> **Provided text**:
A story of humanity from Bosnian town of Gradiska that whole region speaks about

A story of humanity from Bosnian town of Gradiska that whole region speaks about

A story of humanity from Bosnian town of Gradiska that whole region speaks about Izvor: N1

The migrant crisis which struck Bosnia last year has brought many stories about unfortunate human destinies. But, there are also inspiring stories about humanity which spread rapidly across the region. One such story is the one of Dragoslav Sinik, from the northern Bosnian town of Gradiska, who provided shelter to a migrant family to hide from winter.

Dragoslav went to his summer house in a nearby village of Gasnica on the New Year's Eve. He was checking it quite often in winter days because thieves broke into the house recently and stole some of his belongings.

As he was coming closer to the house he noticed a girl who strongly resembled in appearance his daughter Sara.

“That kid was identical to my own child. I left her half an hour ago at home and now I wondered how come she is here. It made me shiver,” said Dragoslav.

When he reached the house he realised it was full of people, dozens of them

“I found out there were 23 of them, six extremely small kids, a baby of barely 9-10 months. They all watched me in fear, wondering what I was going to do. I realised they were cold. I helped them light a fire, to get warm, change their clothes. I went to a gas station in my own car, bought some food, milk, bread. I kept seeing that girl, all those kids,” said Dragoslav.

They were from Baghdad, he found out later, and they came to Gradiska on a taxi from Sarajevo which they paid €500.

The whole world was celebrating the New Year that night, but Dragoslav could not. The images of the chilled to the bone children were haunting him.

“We said goodbye each other, I told them 'may God help you wherever you go and keep your children alive and healthy',” said Dragoslav.

On early New Year morning, he took to the summer house again, where he found the migrants gathered around the fire. Two children had a fever, so he went back to the town to get them some medicines, fruit, vitamins...

A few days later the Border Police took the migrants back to Sarajevo and accommodated them in a shelter for migrants.

Dragoslav did not mind them breaking into his summer house. He would do the same for his child, he said.

Since that day he does not lock the house. There is a banner on the door saying: Open 24/7. He left some water, milk and firewood there for anyone who may come across.

His daughter brought her toys.

Dragoslav Sinik is an activist at a local centre helping children with disabilities. He has no steady income or insurance.

> **Dataset excerpts**:

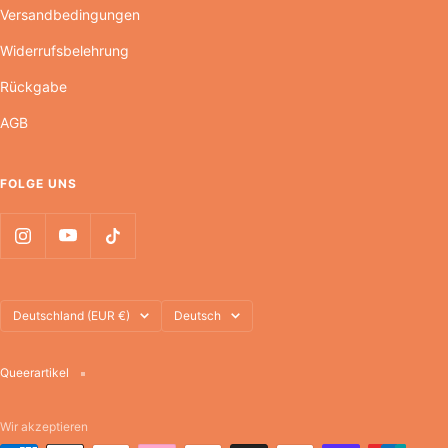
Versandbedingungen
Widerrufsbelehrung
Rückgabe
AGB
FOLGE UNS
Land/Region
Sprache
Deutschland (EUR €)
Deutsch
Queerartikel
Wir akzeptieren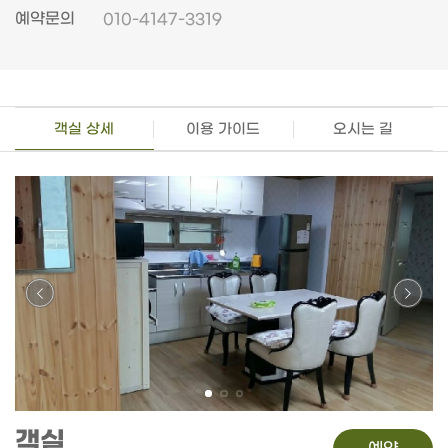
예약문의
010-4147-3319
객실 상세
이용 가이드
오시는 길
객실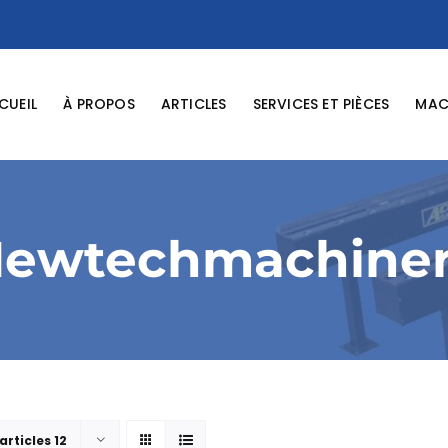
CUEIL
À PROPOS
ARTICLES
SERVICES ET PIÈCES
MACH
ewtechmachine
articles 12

...

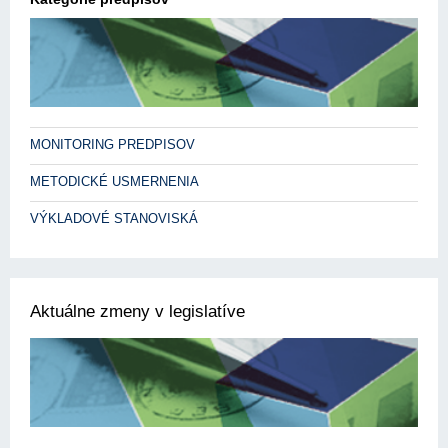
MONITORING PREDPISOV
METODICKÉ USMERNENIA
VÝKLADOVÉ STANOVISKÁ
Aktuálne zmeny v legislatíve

> **Exercise details**: Copy the part of the Gradiska story from "On early New" to "child, he said." word for word.

> **Solution for this task**:
On early New Year morning, he took to the summer house again, where he found the migrants gathered around the fire. Two children had a fever, so he went back to the town to get them some medicines, fruit, vitamins...

A few days later the Border Police took the migrants back to Sarajevo and accommodated them in a shelter for migrants.

Dragoslav did not mind them breaking into his summer house. He would do the same for his child, he said.